Peluncuran tersebut dilakukan dari kedua pantai Amerika Serikat, menunjukkan fleksibilitas operasional SpaceX.

  • Pada hari Selasa, 24 Februari, roket Falcon 9 meluncurkan 29 satelit dari Stasiun Angkatan Luar Angkasa Cape Canaveral di Florida pada pukul 18:04. EST.
  • Keesokan harinya, 25 Februari, Falcon 9 lainnya membawa 25 satelit ke orbit dari Pangkalan Angkatan Luar Angkasa Vandenberg di California pada pukul 09:17 EST.
  • SpaceX mengakhiri minggu ini pada tanggal 27 Februari dengan peluncuran ketiga dari Florida, mengerahkan 29 satelit tambahan pada pukul 7:16 pagi EST.

Ketiga misi tersebut berhasil menempatkan muatannya (Grup 6-110, 17-26, dan 6-108) ke orbit rendah Bumi yang diinginkan, sebagaimana dikonfirmasi oleh SpaceX.

Roket yang Dapat Digunakan Kembali: Efisiensi Mengemudi

Khususnya, ketiga tahap pertama Falcon 9 ditemukan untuk digunakan kembali. Booster B1092 menyelesaikan misinya yang ke-10, mendarat di pesawat tak berawak Baca Saja Petunjuknya di Samudera Atlantik. B1093 mengakhiri penerbangannya yang ke-11 dengan mendarat di Tentu Saja Aku Masih Mencintaimu di Samudra Pasifik, sementara B1069 mencapai peluncuran ke-30 yang luar biasa dan kembali pada A Shortfall of Gravitas di Atlantik. Hal ini menyoroti kemajuan berkelanjutan SpaceX dalam menurunkan biaya akses ruang angkasa melalui penggunaan kembali yang cepat.
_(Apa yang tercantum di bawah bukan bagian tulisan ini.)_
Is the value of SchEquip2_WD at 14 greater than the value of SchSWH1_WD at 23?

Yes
Jaringan Starlink yang Berkembang: Dampak dan Pertumbuhan

Jaringan Starlink menjadi semakin penting dalam menyediakan akses internet ke wilayah-wilayah yang kurang terlayani di seluruh dunia. Kini layanan ini mendukung konektivitas seluler-ke-satelit pada operator tertentu dan Wi-Fi dalam penerbangan pada beberapa maskapai penerbangan, yang menunjukkan peningkatan kegunaannya di luar broadband dasar. Dengan 25 misi Falcon 9 yang diselesaikan pada tahun 2026 saja, SpaceX mempertahankan posisinya sebagai kekuatan dominan dalam peluncuran ruang angkasa komersial.

Pesatnya penyebaran satelit Starlink menunjukkan bahwa SpaceX secara agresif berupaya mencapai cakupan konstelasi penuh, sehingga semakin memperkuat perannya sebagai penyedia utama konektivitas internet global. Meningkatnya jumlah booster yang diterbangkan kembali memperkuat komitmen perusahaan terhadap perjalanan luar angkasa yang berkelanjutan dan hemat biaya.